--- Source data Enclosed Below ---

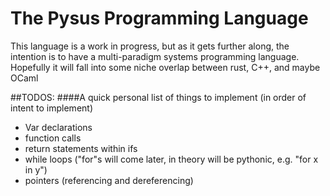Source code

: # The Pysus Programming Language

This language is a work in progress, but as it gets further along, the intention is to have a multi-paradigm systems programming language.
Hopefully it will fall into some niche overlap between rust, C++, and maybe OCaml

##TODOS:
####A quick personal list of things to implement (in order of intent to implement)

* Var declarations
* function calls
* return statements within ifs
* while loops ("for"s will come later, in theory will be pythonic, e.g. "for x in y")
* pointers (referencing and dereferencing)


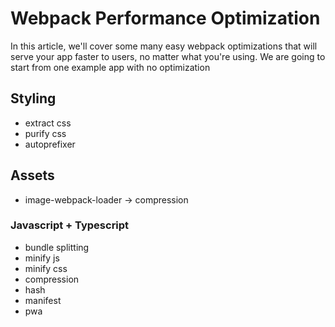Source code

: # Webpack Performance Optimization

In this article, we'll cover some many easy webpack optimizations that will serve your app faster to users, no matter what you're using. We are going to start from one example app with no optimization

## Styling

- extract css
- purify css
- autoprefixer

## Assets

- image-webpack-loader -> compression

### Javascript + Typescript

- bundle splitting
- minify js
- minify css
- compression
- hash
- manifest
- pwa
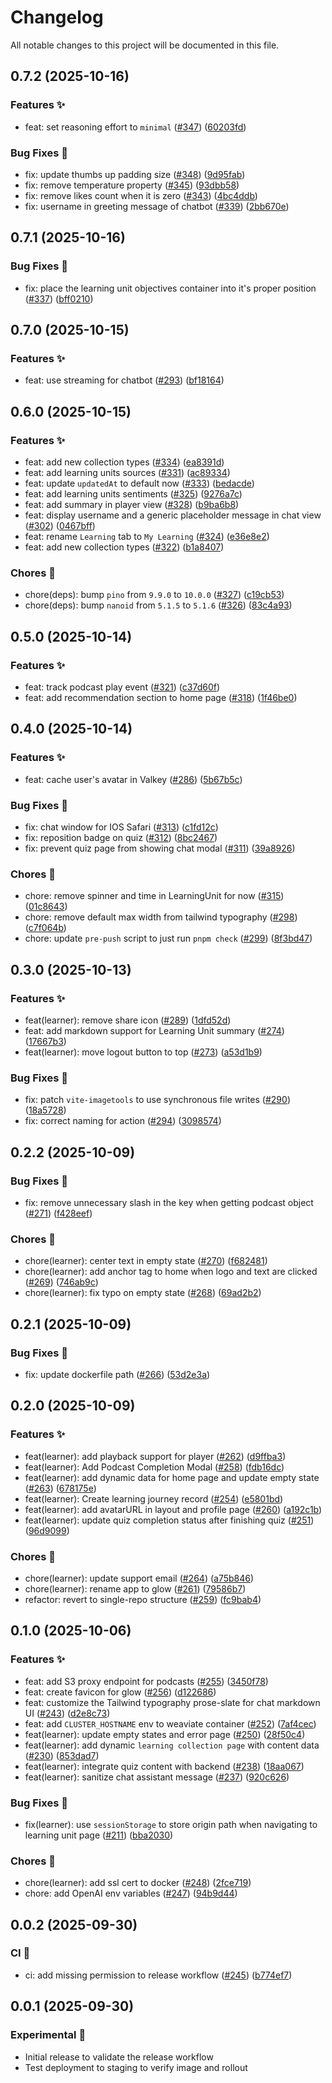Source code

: # Changelog

All notable changes to this project will be documented in this file.

## 0.7.2 (2025-10-16)

### Features ✨

- feat: set reasoning effort to `minimal` ([#347](https://github.com/String-sg/onward/pull/347)) ([60203fd](https://github.com/String-sg/onward/commit/60203fda7e60a2e51c8f99e18602d6ffc1224398))

### Bug Fixes 🐛

- fix: update thumbs up padding size ([#348](https://github.com/String-sg/onward/pull/348)) ([9d95fab](https://github.com/String-sg/onward/commit/9d95fab2daf0b2f6ac4800703ffe1ce3aa6b2774))
- fix: remove temperature property ([#345](https://github.com/String-sg/onward/pull/345)) ([93dbb58](https://github.com/String-sg/onward/commit/93dbb587f55e60e5cd0042da390650cf432cd522))
- fix: remove likes count when it is zero ([#343](https://github.com/String-sg/onward/pull/343)) ([4bc4ddb](https://github.com/String-sg/onward/commit/4bc4ddb43716ec41d87810b43b75bc18846be708))
- fix: username in greeting message of chatbot ([#339](https://github.com/String-sg/onward/pull/339)) ([2bb670e](https://github.com/String-sg/onward/commit/2bb670eb717ac6ada77304e287bfc2577181126d))

## 0.7.1 (2025-10-16)

### Bug Fixes 🐛

- fix: place the learning unit objectives container into it's proper position ([#337](https://github.com/String-sg/onward/pull/337)) ([bff0210](https://github.com/String-sg/onward/commit/bff021084a57173310f0ee39b149a213469ca176))

## 0.7.0 (2025-10-15)

### Features ✨

- feat: use streaming for chatbot ([#293](https://github.com/String-sg/onward/pull/293)) ([bf18164](https://github.com/String-sg/onward/commit/bf18164e01d4d1a46666778d9d405e9e81bc827d))

## 0.6.0 (2025-10-15)

### Features ✨

- feat: add new collection types ([#334](https://github.com/String-sg/onward/pull/334)) ([ea8391d](https://github.com/String-sg/onward/commit/ea8391db5af46c5558a496ff4930eabdefd6f37b))
- feat: add learning units sources ([#331](https://github.com/String-sg/onward/pull/331)) ([ac89334](https://github.com/String-sg/onward/commit/ac89334004dd73526f078aa44893bec50d0fccc8))
- feat: update `updatedAt` to default now ([#333](https://github.com/String-sg/onward/pull/333)) ([bedacde](https://github.com/String-sg/onward/commit/bedacde8e9455fda260797a387f118ffafaa9ea5))
- feat: add learning units sentiments ([#325](https://github.com/String-sg/onward/pull/325)) ([9276a7c](https://github.com/String-sg/onward/commit/9276a7ca4b30f0e71e68097bdda98cb2213fcc14))
- feat: add summary in player view ([#328](https://github.com/String-sg/onward/pull/328)) ([b9ba6b8](https://github.com/String-sg/onward/commit/b9ba6b88c1f69a9b68c02edb8e85c6e70a5dc2e3))
- feat: display username and a generic placeholder message in chat view ([#302](https://github.com/String-sg/onward/pull/302)) ([0467bff](https://github.com/String-sg/onward/commit/0467bff495e96f2c2472440de0cee3c9ecc8b323))
- feat: rename `Learning` tab to `My Learning` ([#324](https://github.com/String-sg/onward/pull/324)) ([e36e8e2](https://github.com/String-sg/onward/commit/e36e8e23628742d7f9d52719040683f2f212eb92))
- feat: add new collection types ([#322](https://github.com/String-sg/onward/pull/322)) ([b1a8407](https://github.com/String-sg/onward/commit/b1a84076ad8f48c72bbfaa0b4e0d788920ada2fe))

### Chores 🧹

- chore(deps): bump `pino` from `9.9.0` to `10.0.0` ([#327](https://github.com/String-sg/onward/pull/327)) ([c19cb53](https://github.com/String-sg/onward/commit/c19cb53b1eddb65db167253d9f094a370786f0c9))
- chore(deps): bump `nanoid` from `5.1.5` to `5.1.6` ([#326](https://github.com/String-sg/onward/pull/326)) ([83c4a93](https://github.com/String-sg/onward/commit/83c4a93fe646bde734d02110fbd1194bcaf39056))

## 0.5.0 (2025-10-14)

### Features ✨

- feat: track podcast play event ([#321](https://github.com/String-sg/onward/pull/321)) ([c37d60f](https://github.com/String-sg/onward/commit/c37d60f7c9d291dff5a2f0874b21d17bf838203a))
- feat: add recommendation section to home page ([#318](https://github.com/String-sg/onward/pull/318)) ([1f46be0](https://github.com/String-sg/onward/commit/1f46be0758fae00f447593648dd4f967e412ba39))

## 0.4.0 (2025-10-14)

### Features ✨

- feat: cache user's avatar in Valkey ([#286](https://github.com/String-sg/onward/pull/286)) ([5b67b5c](https://github.com/String-sg/onward/commit/5b67b5ce171fa3dc0cefa1d8ae3b4db6c6caa49e))

### Bug Fixes 🐛

- fix: chat window for IOS Safari ([#313](https://github.com/String-sg/onward/pull/313)) ([c1fd12c](https://github.com/String-sg/onward/commit/c1fd12c6f1798633ab8bd2241c24a7275ec9d4a9))
- fix: reposition badge on quiz ([#312](https://github.com/String-sg/onward/pull/312)) ([8bc2467](https://github.com/String-sg/onward/commit/8bc246706a4af4213d9fa8cc2068c869addbbf43))
- fix: prevent quiz page from showing chat modal ([#311](https://github.com/String-sg/onward/pull/311)) ([39a8926](https://github.com/String-sg/onward/commit/39a892633341e954d2124669ded7f5e28f48c351))

### Chores 🧹

- chore: remove spinner and time in LearningUnit for now ([#315](https://github.com/String-sg/onward/pull/315)) ([01c8643](https://github.com/String-sg/onward/commit/01c864359f1619ece6fc8ee2ad80c55d4df77171))
- chore: remove default max width from tailwind typography ([#298](https://github.com/String-sg/onward/pull/298)) ([c7f064b](https://github.com/String-sg/onward/commit/c7f064b34358d32702758b5d8a817e87611dec4d))
- chore: update `pre-push` script to just run `pnpm check` ([#299](https://github.com/String-sg/onward/pull/299)) ([8f3bd47](https://github.com/String-sg/onward/commit/8f3bd47d8a8dd0c1c74333c540700c691ec38541))

## 0.3.0 (2025-10-13)

### Features ✨

- feat(learner): remove share icon ([#289](https://github.com/String-sg/onward/pull/289)) ([1dfd52d](https://github.com/String-sg/onward/commit/1dfd52d820f8d766305158315e2294e7e16b01bf))
- feat: add markdown support for Learning Unit summary ([#274](https://github.com/String-sg/onward/pull/274)) ([17667b3](https://github.com/String-sg/onward/commit/17667b3e5131c09e9823672a9a83a0628dd73ad1))
- feat(learner): move logout button to top ([#273](https://github.com/String-sg/onward/pull/273)) ([a53d1b9](https://github.com/String-sg/onward/commit/a53d1b9352f63ae9ab8f20c60e5d21ecb623173a))

### Bug Fixes 🐛

- fix: patch `vite-imagetools` to use synchronous file writes ([#290](https://github.com/String-sg/onward/pull/290)) ([18a5728](https://github.com/String-sg/onward/commit/18a57284a4995580f4b2695d84524d6a0ccec80a))
- fix: correct naming for action ([#294](https://github.com/String-sg/onward/pull/294)) ([3098574](https://github.com/String-sg/onward/commit/309857464c9dd646b6c8fc4256d93073da2a6262))

## 0.2.2 (2025-10-09)

### Bug Fixes 🐛

- fix: remove unnecessary slash in the key when getting podcast object ([#271](https://github.com/String-sg/onward/pull/271)) ([f428eef](https://github.com/String-sg/onward/commit/f428eeff))

### Chores 🧹

- chore(learner): center text in empty state ([#270](https://github.com/String-sg/onward/pull/270)) ([f682481](https://github.com/String-sg/onward/commit/f682481))
- chore(learner): add anchor tag to home when logo and text are clicked ([#269](https://github.com/String-sg/onward/pull/269)) ([746ab9c](https://github.com/String-sg/onward/commit/746ab9c))
- chore(learner): fix typo on empty state ([#268](https://github.com/String-sg/onward/pull/268)) ([69ad2b2](https://github.com/String-sg/onward/commit/69ad2b2))

## 0.2.1 (2025-10-09)

### Bug Fixes 🐛

- fix: update dockerfile path ([#266](https://github.com/String-sg/onward/pull/266)) ([53d2e3a](https://github.com/String-sg/onward/commit/53d2e3a554aaeac0c0ae7c9d6a495346c8838c7f))

## 0.2.0 (2025-10-09)

### Features ✨

- feat(learner): add playback support for player ([#262](https://github.com/String-sg/onward/pull/262)) ([d9ffba3](https://github.com/String-sg/onward/commit/d9ffba30f22ae2ffb7ce4b25f10f649c041ae9c7))
- feat(learner): Add Podcast Completion Modal ([#258](https://github.com/String-sg/onward/pull/258)) ([fdb16dc](https://github.com/String-sg/onward/commit/fdb16dc73e17973624f7e1b2dc2d49bd08996195))
- feat(learner): add dynamic data for home page and update empty state ([#263](https://github.com/String-sg/onward/pull/263)) ([678175e](https://github.com/String-sg/onward/commit/678175e4042cbcfb8d751aac7f69e7581fe92225))
- feat(learner): Create learning journey record ([#254](https://github.com/String-sg/onward/pull/254)) ([e5801bd](https://github.com/String-sg/onward/commit/e5801bd75505607af82b931749b788999b97bc69))
- feat(learner): add avatarURL in layout and profile page ([#260](https://github.com/String-sg/onward/pull/260)) ([a192c1b](https://github.com/String-sg/onward/commit/a192c1b837d257de8afa22728e521c6a2d951fc6))
- feat(learner): update quiz completion status after finishing quiz ([#251](https://github.com/String-sg/onward/pull/251)) ([96d9099](https://github.com/String-sg/onward/commit/96d9099c2402e34d88c8f1ff9d252ed1d6bb709f))

### Chores 🧹

- chore(learner): update support email ([#264](https://github.com/String-sg/onward/pull/264)) ([a75b846](https://github.com/String-sg/onward/commit/a75b84698a74828d36c0e89623f2811ab07430d8))
- chore(learner): rename app to glow ([#261](https://github.com/String-sg/onward/pull/261)) ([79586b7](https://github.com/String-sg/onward/commit/79586b7da1cd224934288660d3986dcfee57ef83))
- refactor: revert to single-repo structure ([#259](https://github.com/String-sg/onward/pull/259)) ([fc9bab4](https://github.com/String-sg/onward/commit/fc9bab480d0107c5851f0a9acf28fa51f2e8f757))

## 0.1.0 (2025-10-06)

### Features ✨

- feat: add S3 proxy endpoint for podcasts ([#255](https://github.com/String-sg/onward/pull/255)) ([3450f78](https://github.com/String-sg/onward/commit/3450f7895f31cc36a87b5d16048fd26705d93fa4))
- feat: create favicon for glow ([#256](https://github.com/String-sg/onward/pull/256)) ([d122686](https://github.com/String-sg/onward/commit/d122686d712c6f0d8def21988079563d092719fd))
- feat: customize the Tailwind typography prose-slate for chat markdown UI ([#243](https://github.com/String-sg/onward/pull/243)) ([d2e8c73](https://github.com/String-sg/onward/commit/d2e8c73597cf7d9c07860c4e86ede1eeb70a77f1))
- feat: add `CLUSTER_HOSTNAME` env to weaviate container ([#252](https://github.com/String-sg/onward/pull/252)) ([7af4cec](https://github.com/String-sg/onward/commit/7af4cec764925021c306361fb2ea9f66940e16cd))
- feat(learner): update empty states and error page ([#250](https://github.com/String-sg/onward/pull/250)) ([28f50c4](https://github.com/String-sg/onward/commit/28f50c44a26bdf974e21fdf0cc04fc6168130c67))
- feat(learner): add dynamic `learning collection page` with content data ([#230](https://github.com/String-sg/onward/pull/230)) ([853dad7](https://github.com/String-sg/onward/commit/853dad75ab25859d86db28465bbe71470433fc4f))
- feat(learner): integrate quiz content with backend ([#238](https://github.com/String-sg/onward/pull/238)) ([18aa067](https://github.com/String-sg/onward/commit/18aa067e05293921d2fe4d7cef290190afdc8c9e))
- feat(learner): sanitize chat assistant message ([#237](https://github.com/String-sg/onward/pull/237)) ([920c626](https://github.com/String-sg/onward/commit/920c626ddc77079bb51f1bc72d324ba0f35e56ad))

### Bug Fixes 🐛

- fix(learner): use `sessionStorage` to store origin path when navigating to learning unit page ([#211](https://github.com/String-sg/onward/pull/211)) ([bba2030](https://github.com/String-sg/onward/commit/bba2030cbb46e950e107c83d31adcf5a7e62735d))

### Chores 🧹

- chore(learner): add ssl cert to docker ([#248](https://github.com/String-sg/onward/pull/248)) ([2fce719](https://github.com/String-sg/onward/commit/2fce719f8cad036deb86180b6d918dfac7698ba8))
- chore: add OpenAI env variables ([#247](https://github.com/String-sg/onward/pull/247)) ([94b9d44](https://github.com/String-sg/onward/commit/94b9d442bcf654be88a32fda1c07484d9da896c8))

## 0.0.2 (2025-09-30)

### CI 🤖

- ci: add missing permission to release workflow ([#245](https://github.com/String-sg/onward/pull/245)) ([b774ef7](https://github.com/String-sg/onward/commit/b774ef7b336ad5c13e13c8a767749aac9b8f57d3))

## 0.0.1 (2025-09-30)

### Experimental 🧪

- Initial release to validate the release workflow
- Test deployment to staging to verify image and rollout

--- End of Enclosed Source data ---

Task directions
Every line above from the line with "- chore(learner): fix" to the line with "- feat(learner): Create" is wanted, ends included; write them out exactly and add no other line.

Expected answer
- chore(learner): fix typo on empty state ([#268](https://github.com/String-sg/onward/pull/268)) ([69ad2b2](https://github.com/String-sg/onward/commit/69ad2b2))

## 0.2.1 (2025-10-09)

### Bug Fixes 🐛

- fix: update dockerfile path ([#266](https://github.com/String-sg/onward/pull/266)) ([53d2e3a](https://github.com/String-sg/onward/commit/53d2e3a554aaeac0c0ae7c9d6a495346c8838c7f))

## 0.2.0 (2025-10-09)

### Features ✨

- feat(learner): add playback support for player ([#262](https://github.com/String-sg/onward/pull/262)) ([d9ffba3](https://github.com/String-sg/onward/commit/d9ffba30f22ae2ffb7ce4b25f10f649c041ae9c7))
- feat(learner): Add Podcast Completion Modal ([#258](https://github.com/String-sg/onward/pull/258)) ([fdb16dc](https://github.com/String-sg/onward/commit/fdb16dc73e17973624f7e1b2dc2d49bd08996195))
- feat(learner): add dynamic data for home page and update empty state ([#263](https://github.com/String-sg/onward/pull/263)) ([678175e](https://github.com/String-sg/onward/commit/678175e4042cbcfb8d751aac7f69e7581fe92225))
- feat(learner): Create learning journey record ([#254](https://github.com/String-sg/onward/pull/254)) ([e5801bd](https://github.com/String-sg/onward/commit/e5801bd75505607af82b931749b788999b97bc69))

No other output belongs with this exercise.